Purpose and Encryption Validation: SSL/TLS configuration testing validates the security of encrypted communications between clients and servers, ensuring that data in transit is properly protected against eavesdropping and man-in-the-middle attacks.
How it works: The testing process involves comprehensive analysis of the SSL/TLS implementation, including certificate validation, supported protocol versions, cipher suite strength, and various configuration parameters. Different client configurations and attack scenarios are tested to identify potential weaknesses in the encryption setup.
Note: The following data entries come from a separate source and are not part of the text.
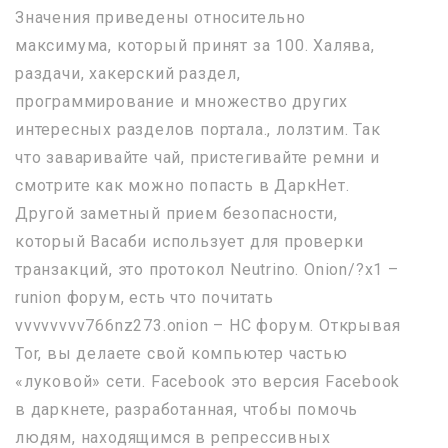
Значения приведены относительно
максимума, который принят за 100. Халява,
раздачи, хакерский раздел,
программирование и множество других
интересных разделов портала., лолзтим. Так
что заваривайте чай, пристегивайте ремни и
смотрите как можно попасть в ДаркНет.
Другой заметный прием безопасности,
который Васаби использует для проверки
транзакций, это протокол Neutrino. Onion/?x1 –
runion форум, есть что почитать
vvvvvvvv766nz273.onion – НС форум. Открывая
Tor, вы делаете свой компьютер частью
«луковой» сети. Facebook это версия Facebook
в даркнете, разработанная, чтобы помочь
людям, находящимся в репрессивных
Configuration testing aspects:
- Certificate Validation: Verifying certificate authenticity, expiration dates, proper certificate chains, and domain name matching
- Protocol Version Testing: Checking support for secure protocol versions and absence of deprecated versions (SSLv3, early TLS versions)
- Cipher Suite Analysis: Evaluating the strength of supported encryption algorithms and key exchange methods
- Perfect Forward Secrecy: Testing for ephemeral key exchange support to ensure session key security
- Certificate Transparency: Verifying certificate transparency log compliance for additional security
- OCSP Stapling: Testing Online Certificate Status Protocol implementation for revocation checking
- Vulnerability Testing: Checking for known SSL/TLS vulnerabilities like Heartbleed, POODLE, or BEAST
Security validation: SSL/TLS security is confirmed through successful certificate chain validation, strong cipher suite negotiation, proper protocol version enforcement, absence of known vulnerabilities, and effective protection against common SSL/TLS attacks.